= Sigri Mitra Gaïni =

Faroese poet, actress and school teacher

Sigri Mitra Gaïni (Persian: سیگری میترا قائنی; born 1975 in Oslo, Norway) is a Faroese poet, actress and school teacher.

== Work==
Gaïni has published four collections of poems, written in Faroese. She represents the younger generation of female poets. In 2004 she won the Faroese Literature Prize in the category Fiction for her poem collection "2002 nætur" ("2002 Nights"). Four of her poems have been chosen for Faroese textbooks Les 2 and Les 3 (Read 2 and Read 3) used for teaching in the Faroese language in public schools.

In 2011 she received two months' wages, Starvsløn, from the Faroese government through the foundation Mentanargrunnurin.
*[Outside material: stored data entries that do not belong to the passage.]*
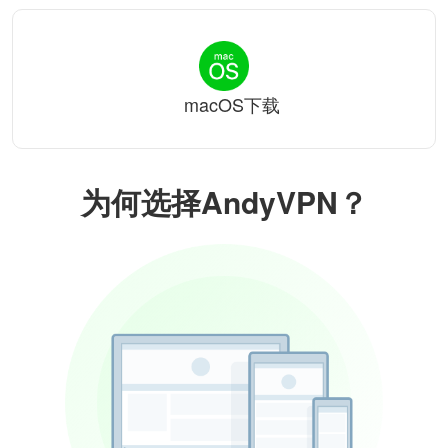
macOS下载
为何选择AndyVPN？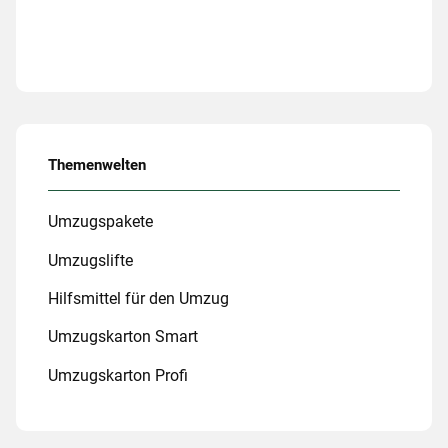
Themenwelten
Umzugspakete
Umzugslifte
Hilfsmittel für den Umzug
Umzugskarton Smart
Umzugskarton Profi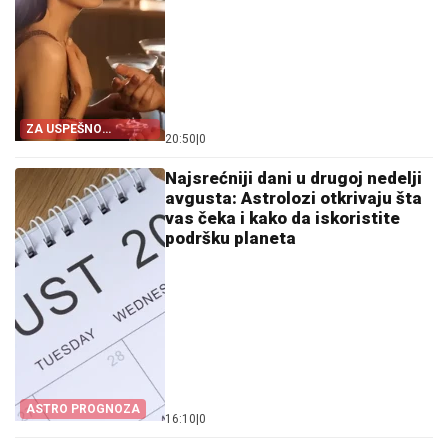
ZA USPEŠNO
20:50
|
0
UDVARANJE
Najsrećniji dani u drugoj nedelji
avgusta: Astrolozi otkrivaju šta
vas čeka i kako da iskoristite
podršku planeta
ASTRO PROGNOZA
16:10
|
0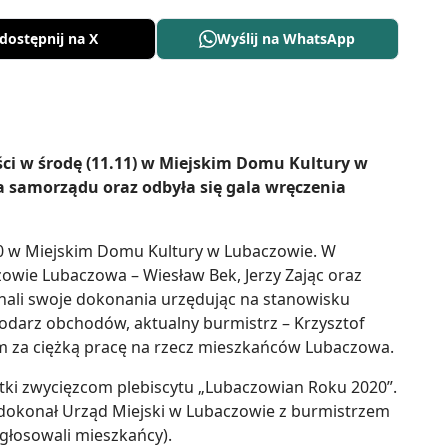
dostępnij na X
Wyślij na WhatsApp
ci w środę (11.11) w Miejskim Domu Kultury w
a samorządu oraz odbyła się gala wręczenia
:00 w Miejskim Domu Kultury w Lubaczowie. W
rzowie Lubaczowa – Wiesław Bek, Jerzy Zając oraz
nali swoje dokonania urzędując na stanowisku
odarz obchodów, aktualny burmistrz – Krzysztof
m za ciężką pracę na rzecz mieszkańców Lubaczowa.
tki zwycięzcom plebiscytu „Lubaczowian Roku 2020”.
dokonał Urząd Miejski w Lubaczowie z burmistrzem
głosowali mieszkańcy).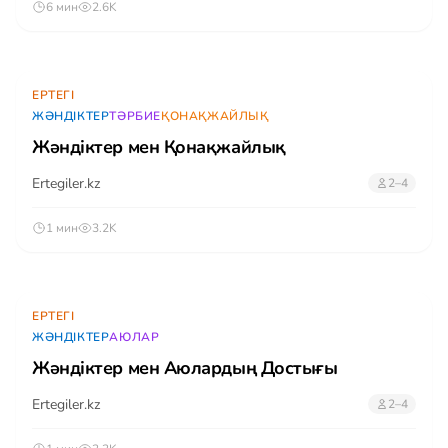
6 мин
2.6K
ЕРТЕГІ
ЖӘНДІКТЕР
ТӘРБИЕ
ҚОНАҚЖАЙЛЫҚ
Жәндіктер мен Қонақжайлық
Ertegiler.kz
2–4
1 мин
3.2K
ЕРТЕГІ
ЖӘНДІКТЕР
АЮЛАР
Жәндіктер мен Аюлардың Достығы
Ertegiler.kz
2–4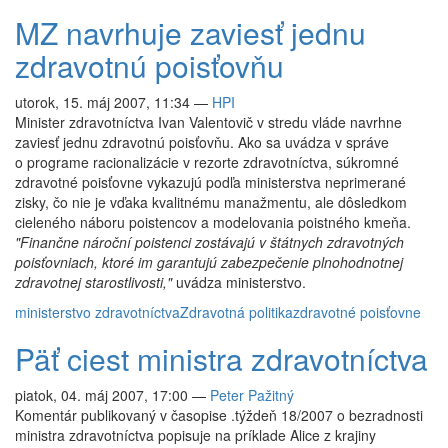
MZ navrhuje zaviesť jednu
zdravotnú poisťovňu
utorok, 15. máj 2007, 11:34
—
HPI
Minister zdravotníctva Ivan Valentovič v stredu vláde navrhne
zaviesť jednu zdravotnú poisťovňu. Ako sa uvádza v správe
o programe racionalizácie v rezorte zdravotníctva, súkromné
zdravotné poisťovne vykazujú podľa ministerstva neprimerané
zisky, čo nie je vďaka kvalitnému manažmentu, ale dôsledkom
cieleného náboru poistencov a modelovania poistného kmeňa.
"Finančne nároční poistenci zostávajú v štátnych zdravotných
poisťovniach, ktoré im garantujú zabezpečenie plnohodnotnej
zdravotnej starostlivosti,"
uvádza ministerstvo.
ministerstvo zdravotníctva
Zdravotná politika
zdravotné poisťovne
Päť ciest ministra zdravotníctva
piatok, 04. máj 2007, 17:00
—
Peter Pažitný
Komentár publikovaný v časopise .týždeň 18/2007 o bezradnosti
ministra zdravotníctva popisuje na príklade Alice z krajiny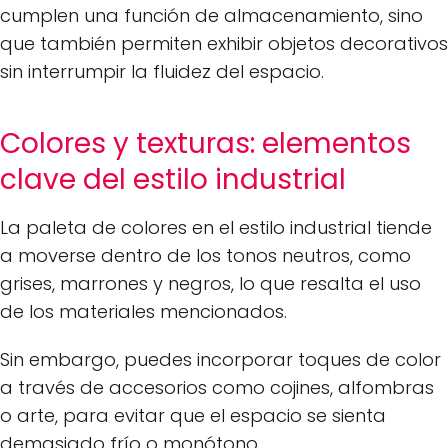
cumplen una función de almacenamiento, sino
que también permiten exhibir objetos decorativos
sin interrumpir la fluidez del espacio.
Colores y texturas: elementos
clave del estilo industrial
La paleta de colores en el estilo industrial tiende
a moverse dentro de los tonos neutros, como
grises, marrones y negros, lo que resalta el uso
de los materiales mencionados.
Sin embargo, puedes incorporar toques de color
a través de accesorios como cojines, alfombras
o arte, para evitar que el espacio se sienta
demasiado frío o monótono.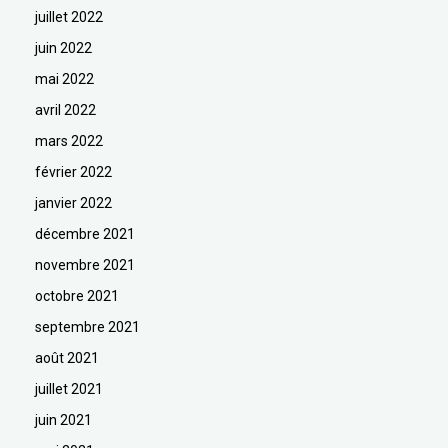
juillet 2022
juin 2022
mai 2022
avril 2022
mars 2022
février 2022
janvier 2022
décembre 2021
novembre 2021
octobre 2021
septembre 2021
août 2021
juillet 2021
juin 2021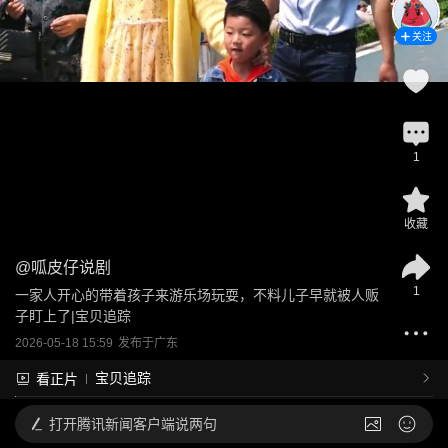
关注
1
收藏
@
呱皮仔说剧
1
一家人开心的带着孩子来游乐场玩耍，不料儿子早就被人贩
子盯上了|宝贝追踪
2026-05-18 15:59
发布于
广东
宝贝追踪
看正片
打开
腾讯新闻客户端说两句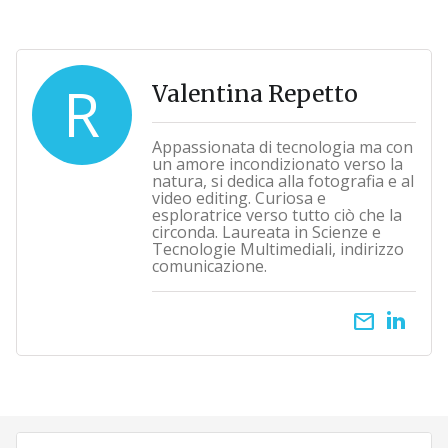
R
Valentina Repetto
Appassionata di tecnologia ma con
un amore incondizionato verso la
natura, si dedica alla fotografia e al
video editing. Curiosa e
esploratrice verso tutto ciò che la
circonda. Laureata in Scienze e
Tecnologie Multimediali, indirizzo
comunicazione.
email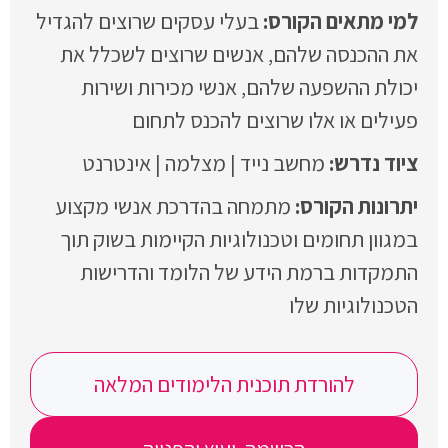
בעלי עסקים שרוצים להגדיל
את ההכנסה שלהם, אנשים שרוצים לשכלל את
יכולת ההשפעה שלהם, אנשי מכירות ושירות
פעילים או אלו שרוצים להכנס לתחום
מחשב נייד | מצלמה | אינטרנט
מתמחה בהדרכת אנשי מקצוע
במגוון תחומים וטכנולוגיות הקיימות בשוק תוך
התמקדות ברמת הידע של הלומד והדרישות
הטכנולוגיות שלו
להורדת תוכנית הלימודים המלאה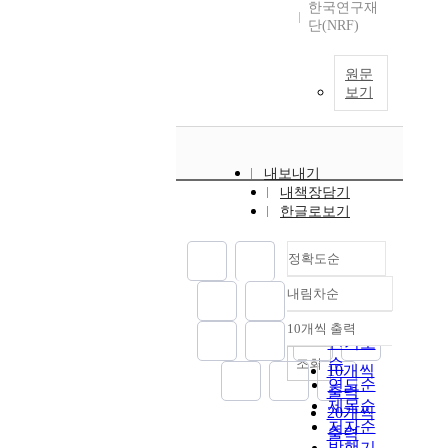
한국연구재
단(NRF)
원문
보기
내보내기
내책장담기
한글로보기
정확도순
내림차순
정확도
순
10개씩 출력
내림차순
인기도
순
조회
10개씩
연도순
출력
제목순
20개씩
저자순
출력
발행기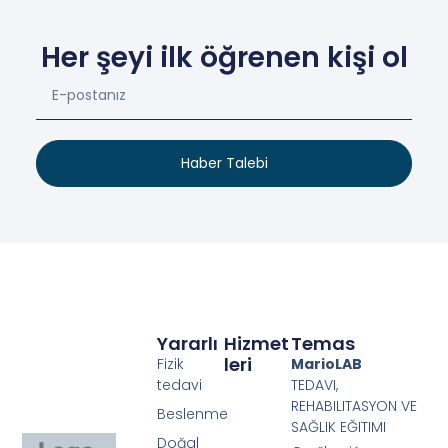
Her şeyi ilk öğrenen kişi ol
Haber Talebi
Yararlı
Hizmet
Temas
Leri
Fizik
MarioLAB
tedavi
TEDAVI,
REHABILITASYON VE
Beslenme
SAĞLIK EĞITIMI
Doğal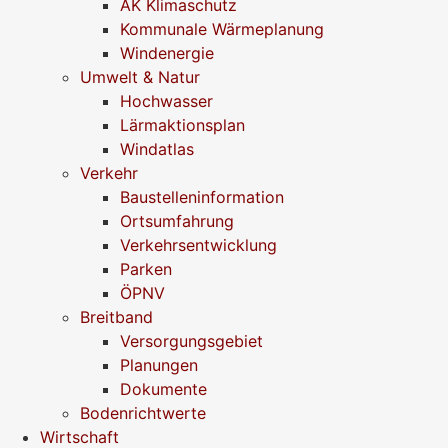
AK Klimaschutz
Kommunale Wärmeplanung
Windenergie
Umwelt & Natur
Hochwasser
Lärmaktionsplan
Windatlas
Verkehr
Baustelleninformation
Ortsumfahrung
Verkehrsentwicklung
Parken
ÖPNV
Breitband
Versorgungsgebiet
Planungen
Dokumente
Bodenrichtwerte
Wirtschaft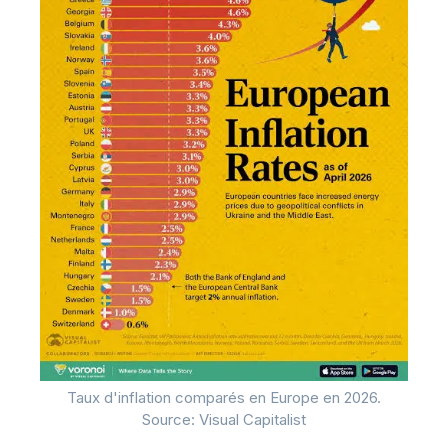
Taux d'inflation comparés en Europe en 2026.
Source: Visual Capitalist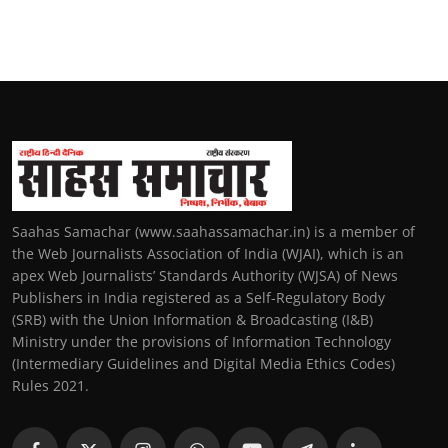
Saahas Samachar (www.saahassamachar.in) is a member of
the Web Journalists Association of India (WJAI), which is an
apex Web Journalists’ Standards Authority (WJSA) of News
Publishers in India registered as a Self-Regulatory Body
(SRB) with the Union Information & Broadcasting (I&B)
Ministry under the provisions of Information Technology
(Intermediary Guidelines and Digital Media Ethics Codes)
Rules 2021.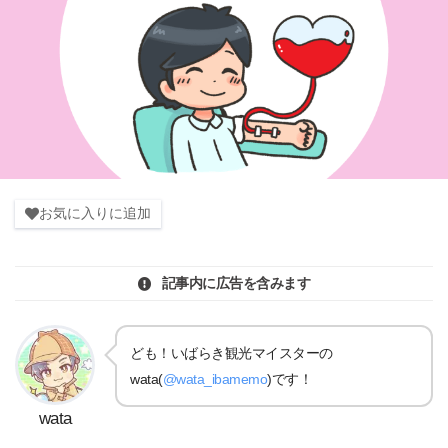
お気に入りに追加
記事内に広告を含みます
ども！いばらき観光マイスターの
wata(
@wata_ibamemo
)です！
wata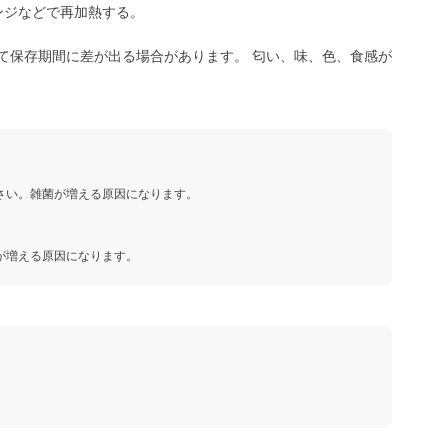
ンジなどで再加熱する。
て保存期間に差が出る場合があります。 匂い、味、色、食感が
さい。雑菌が増える原因になります。
が増える原因になります。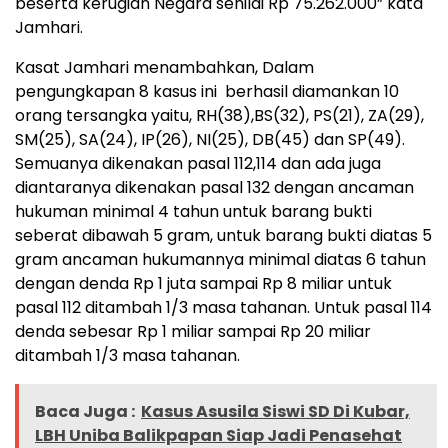
beserta kerugian Negara senilai Rp 75.262.000” kata
Jamhari.
Kasat Jamhari menambahkan, Dalam
pengungkapan 8 kasus ini berhasil diamankan 10
orang tersangka yaitu, RH(38),BS(32), PS(21), ZA(29),
SM(25), SA(24), IP(26), NI(25), DB(45) dan SP(49).
Semuanya dikenakan pasal 112,114 dan ada juga
diantaranya dikenakan pasal 132 dengan ancaman
hukuman minimal 4 tahun untuk barang bukti
seberat dibawah 5 gram, untuk barang bukti diatas 5
gram ancaman hukumannya minimal diatas 6 tahun
dengan denda Rp 1 juta sampai Rp 8 miliar untuk
pasal 112 ditambah 1/3 masa tahanan. Untuk pasal 114
denda sebesar Rp 1 miliar sampai Rp 20 miliar
ditambah 1/3 masa tahanan.
Baca Juga :
Kasus Asusila Siswi SD Di Kubar,
LBH Uniba Balikpapan Siap Jadi Penasehat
There were 98 Faroese artists who applied in 2011; 26 people got 1 to 4 months wage; five people got it from 6 months to one year. The longest period someone has got this kind of wage was for three years. It was given in 2010 to the composer Tróndur Bogason.

She played one of the main characters in Katrin Ottarsdóttir's Faroese/Danish movie Bye Bye Bluebird in 1999. The film won several awards, e.g. a Tiger Award at the International Film Festival Rotterdam in 2000. The film was also nominated for the Norwegian Amanda Award but did not win it.

== Bibliography ==
- 1997 Orð og andlit, Tórshavn: Forlagið Fannir, ISBN 99918-49-13-0
- 1998 Soflúgv - og øvugt, Tórshavn: Forlagið Fannir, ISBN 99918-49-21-1
- 2004 2002 nætur, Copenhagen: Mentunargrunnur Studentafelagsins, ISBN 99918-43-46-9
- 2010 Vaknandi, Copenhagen: Mentunargrunnur Studentafelagsins

== Filmography ==
- Bye Bye Bluebird (1999)
- Polle fiction (2002)

== Awards and Prizes ==
2004 - won the Faroese Literature Prize in the category fiction

== Family relations ==
Sigri Gaïni grew up in Norway and in the Faroe Islands. Her mother is Faroese and her father comes from Iran. Her mother is Lív Joensen, who is the daughter of Sigurð Joensen (1911-1993), a Faroese politician and writer, and one of the founders of Tjóðveldi (The Republican Party). Her grandmother was Sigrið av Skarði, a well-known Faroese journalist, teacher and feminist. She was the daughter of Símun av Skarði, who is most famous for writing the poem which now is the national hymn Tú alfagra land mítt (1906). One of Sigri's cousins is Sólrun Løkke Rasmussen, who is married to the prime minister of Denmark, Lars Løkke Rasmussen.

== Education ==
In 1995/96 she attended an 8-month long course at Filmhøjskolen in Ebeltoft, Denmark. After that she attended the Academy of Live and Recorded Arts in London. She also studied Philosophy at the University of Copenhagen, but finished by training as a school teacher, and now works in that capacity in Tórshavn.